__PROBLEM DETAILS__: Each entry below should be printed exactly, with every image left out.

__RECORD EXTRACTS__:
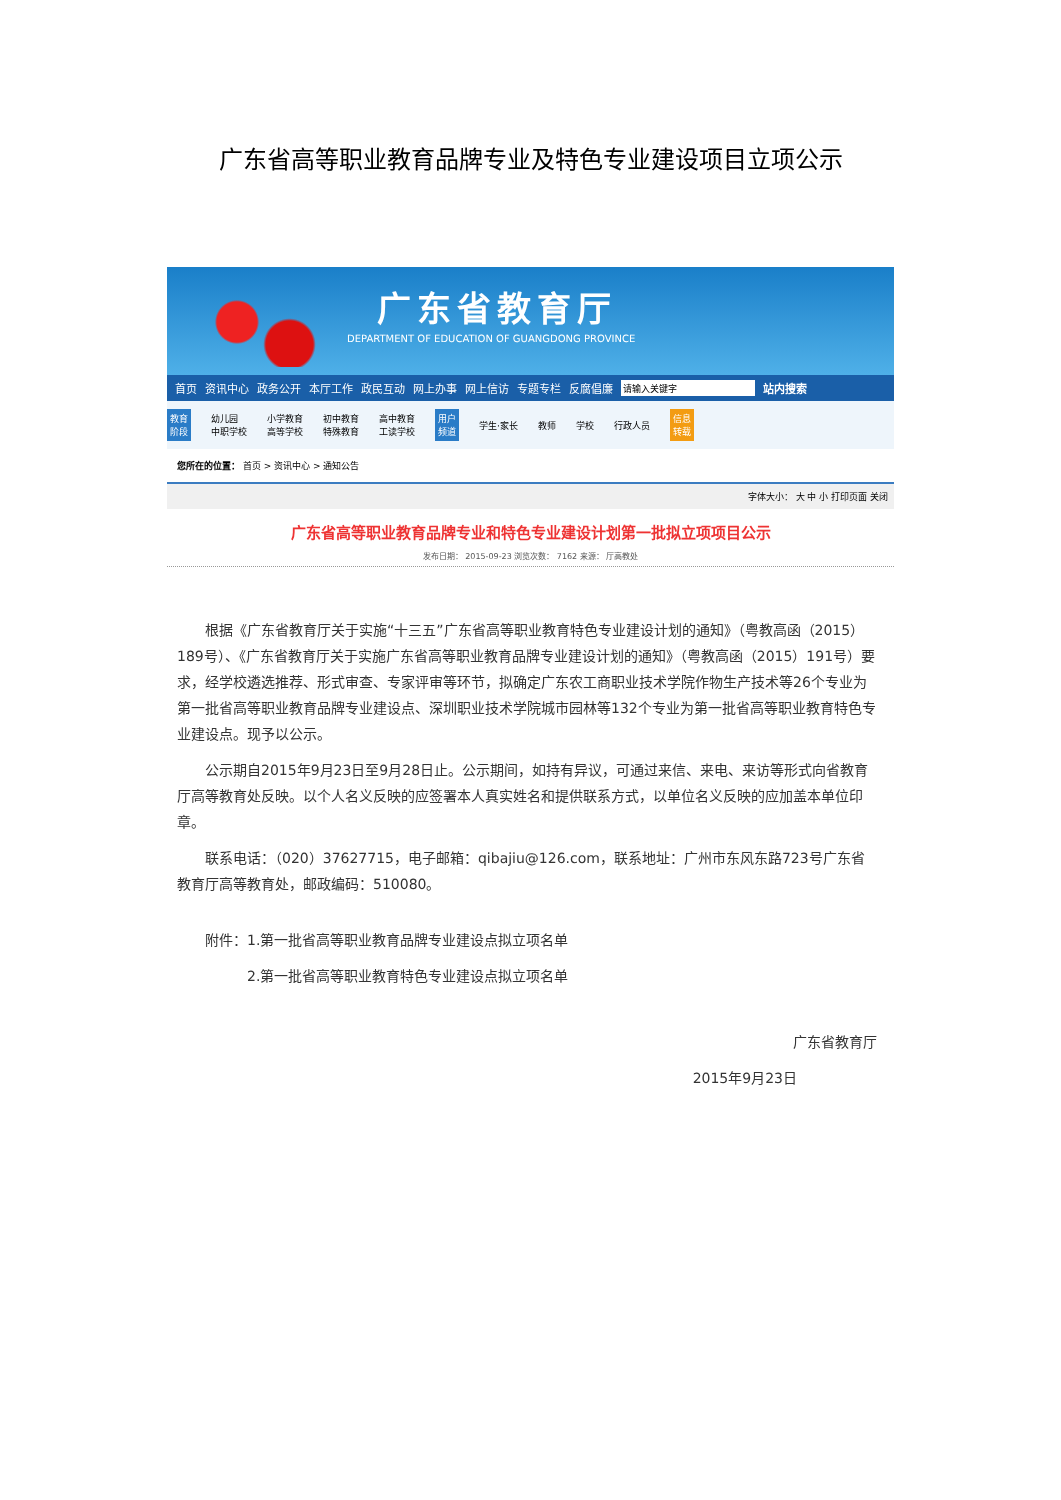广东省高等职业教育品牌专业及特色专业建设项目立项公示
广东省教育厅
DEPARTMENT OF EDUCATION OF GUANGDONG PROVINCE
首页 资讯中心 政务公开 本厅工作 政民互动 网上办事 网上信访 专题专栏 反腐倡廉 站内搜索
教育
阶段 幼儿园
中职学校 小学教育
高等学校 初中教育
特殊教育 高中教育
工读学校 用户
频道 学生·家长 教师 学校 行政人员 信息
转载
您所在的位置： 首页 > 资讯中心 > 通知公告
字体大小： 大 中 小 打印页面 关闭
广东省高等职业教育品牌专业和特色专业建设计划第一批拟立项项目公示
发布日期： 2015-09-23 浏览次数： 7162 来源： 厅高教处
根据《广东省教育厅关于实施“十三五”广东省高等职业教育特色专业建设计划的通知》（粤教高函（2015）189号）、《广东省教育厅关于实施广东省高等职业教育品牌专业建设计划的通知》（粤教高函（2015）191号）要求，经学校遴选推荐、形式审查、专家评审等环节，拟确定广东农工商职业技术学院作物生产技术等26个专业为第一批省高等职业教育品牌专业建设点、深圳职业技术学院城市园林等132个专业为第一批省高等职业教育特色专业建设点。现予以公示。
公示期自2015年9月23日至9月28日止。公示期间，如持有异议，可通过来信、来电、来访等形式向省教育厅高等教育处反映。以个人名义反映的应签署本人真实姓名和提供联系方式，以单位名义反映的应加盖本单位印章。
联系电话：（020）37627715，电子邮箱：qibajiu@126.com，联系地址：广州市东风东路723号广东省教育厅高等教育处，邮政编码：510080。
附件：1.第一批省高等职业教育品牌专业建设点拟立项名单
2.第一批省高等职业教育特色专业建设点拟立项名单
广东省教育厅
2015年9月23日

__ANSWER TO THE PROBLEM__:
广东省高等职业教育品牌专业及特色专业建设项目立项公示
广东省教育厅
DEPARTMENT OF EDUCATION OF GUANGDONG PROVINCE
首页 资讯中心 政务公开 本厅工作 政民互动 网上办事 网上信访 专题专栏 反腐倡廉 站内搜索
教育
阶段 幼儿园
中职学校 小学教育
高等学校 初中教育
特殊教育 高中教育
工读学校 用户
频道 学生·家长 教师 学校 行政人员 信息
转载
您所在的位置： 首页 > 资讯中心 > 通知公告
字体大小： 大 中 小 打印页面 关闭
广东省高等职业教育品牌专业和特色专业建设计划第一批拟立项项目公示
发布日期： 2015-09-23 浏览次数： 7162 来源： 厅高教处
根据《广东省教育厅关于实施“十三五”广东省高等职业教育特色专业建设计划的通知》（粤教高函（2015）189号）、《广东省教育厅关于实施广东省高等职业教育品牌专业建设计划的通知》（粤教高函（2015）191号）要求，经学校遴选推荐、形式审查、专家评审等环节，拟确定广东农工商职业技术学院作物生产技术等26个专业为第一批省高等职业教育品牌专业建设点、深圳职业技术学院城市园林等132个专业为第一批省高等职业教育特色专业建设点。现予以公示。
公示期自2015年9月23日至9月28日止。公示期间，如持有异议，可通过来信、来电、来访等形式向省教育厅高等教育处反映。以个人名义反映的应签署本人真实姓名和提供联系方式，以单位名义反映的应加盖本单位印章。
联系电话：（020）37627715，电子邮箱：qibajiu@126.com，联系地址：广州市东风东路723号广东省教育厅高等教育处，邮政编码：510080。
附件：1.第一批省高等职业教育品牌专业建设点拟立项名单
2.第一批省高等职业教育特色专业建设点拟立项名单
广东省教育厅
2015年9月23日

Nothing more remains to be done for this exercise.